Note that error strategies are designed to help when uploads to Gmail fail; when the local store can't be read, there's not a lot that Mail Importer can do.
The Mail Importer uses Guice to wire all of
the pieces together. In theory, each module should be reusable and independent.
However the command-line arguments parsing is monolithic and we end up passing
around a giant CommandLineArguments
instance that holds all the flags. (See
the Future Improvements section below.)
Each module should bind providers that extract the individual parts of the
CommandLineArguments
object that are necessary and those should be injected in
the module's classes.
We also use Guice's automatic injection of Logger
s so that each class has a
logger. We use the java.util.logging
classes because there is no compelling
reason to use anything else. For other libraries, we configure them to do the
same.
Log levels are defined as:
- finest: Log statements in tight loops that are only used for detailed debugging. These should rarely be enabled.
- fine: Log statements for tracing execution to figure out what code paths are being executed. These should only seldom be enabled.
- info: Log statement marking the progress of a task. These can be enabled frequently.
- warning: Unexpected or erroneous behavior where the application can reasonably continue. These should always be enabled.
- severe: Unexpected or erroneous behavior that causes the application to stop functioning. These should always be enabled.
The Mail Importer is currently a command-line tool targeted and developers, IT professionals, and tech-savvy users. It would be great to add a graphical interface that would allow "regular" users to use it. Ideally, it would be packaged as a JNLP app that could be run directly from the Web.
Currently the Mail Importer makes no attempt to do local and remote requests in parallel. This is because, in general, local processing is much, much faster than remote requests making any potential speedup irrelevant when compared with the whole time that the import takes.

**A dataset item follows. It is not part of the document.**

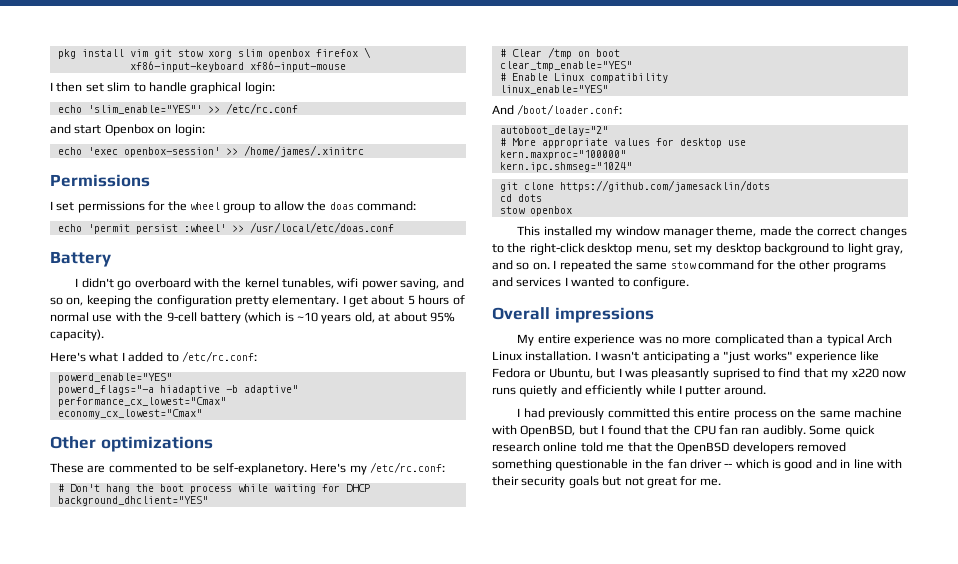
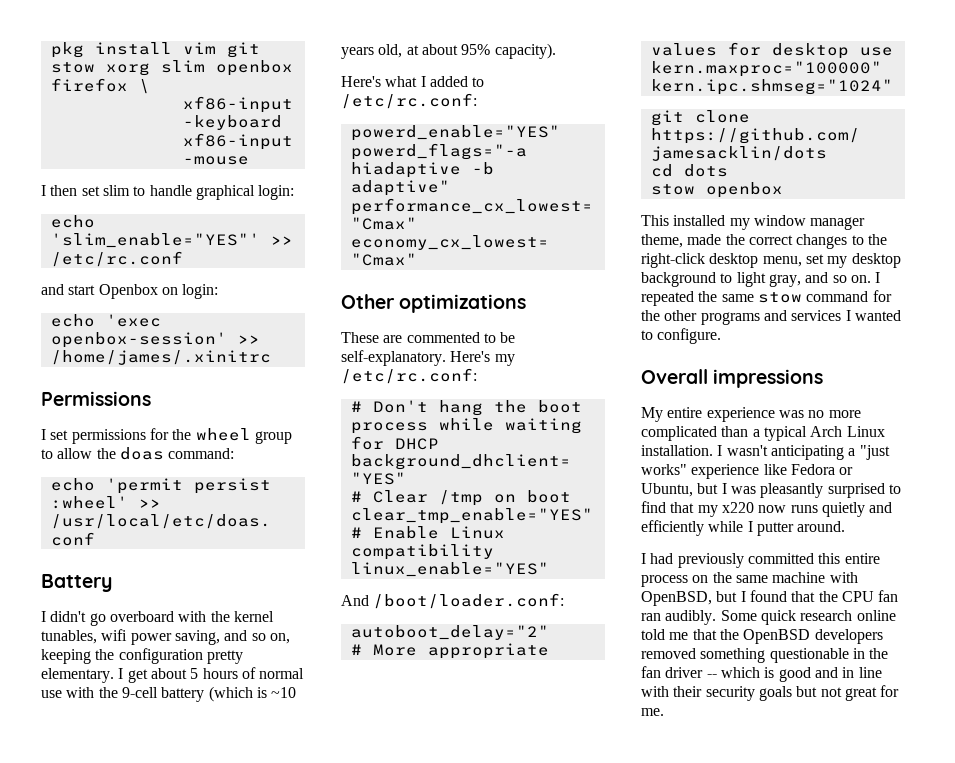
[212,463,307,475] self-explanetory. -> [341,350,446,366] self-explanatory.
[712,368,760,380] suprised -> [827,483,885,498] surprised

The Mail Importer currently assumes that all messages with the same RFC822 message ID in the local store are the same message. As stated above, this is to save re-uploading the message contents multiple times when imports are interrupted or the message appears in multiple local folders.
We could add a flag that forces all messages to be uploaded. Gmail should de-dupe the messages if they are truly equivalent.
Note that Gmail has two modes of uploading messages: insert and upload. Messages uploaded through the insert API do not have de-duping and other Gmail processing logic run on them. Generally, using upload is better.
The current code makes no attempt to close the Folder
s opened during
processing. This is bad because Mstor can cache messages and whatnot in memory
leading to more memory usage than strictly necessary.
Why is no attempt made to close folders? In the current implementation, the
LocalStorage
implements Iteratable<LocalMessage>
. This doesn't give any
feedback about whether messages in a given folder are still being processed or
anything like that.
This may not be as bad as it sounds as, in theory, the folder should be garbage collected once it is unreferenced. This will also free Mstor's message cache for the folder.
Right now there is one giant object that has all of the command-line arguments. Yuck. Args4J can actually be parameterized to build multiple command-line arguments-holding objects based on annotations. We haven't done this because it's basically a project in itself.
We currently assume that Mail Importer is the only user of the account in question and that things like labels and message state will stay constant throughout the run. It would be better to actually query the history or get changes pushed down to Mail Importer while it is running so that it can keep its internal state in sync with the server. This will probably require a redesign.
While awesome, Guice has some flaws, one of the largest of which is that there is no easy way to declare dependencies and contracts between modules. Dagger promises to make this better. Dagger also promises to be more debuggable.
Maybe it would be good to convert to SLF4J?
MS open sourced the file formats around five years ago, so allowing imports from this widespread email client would be a nice feature.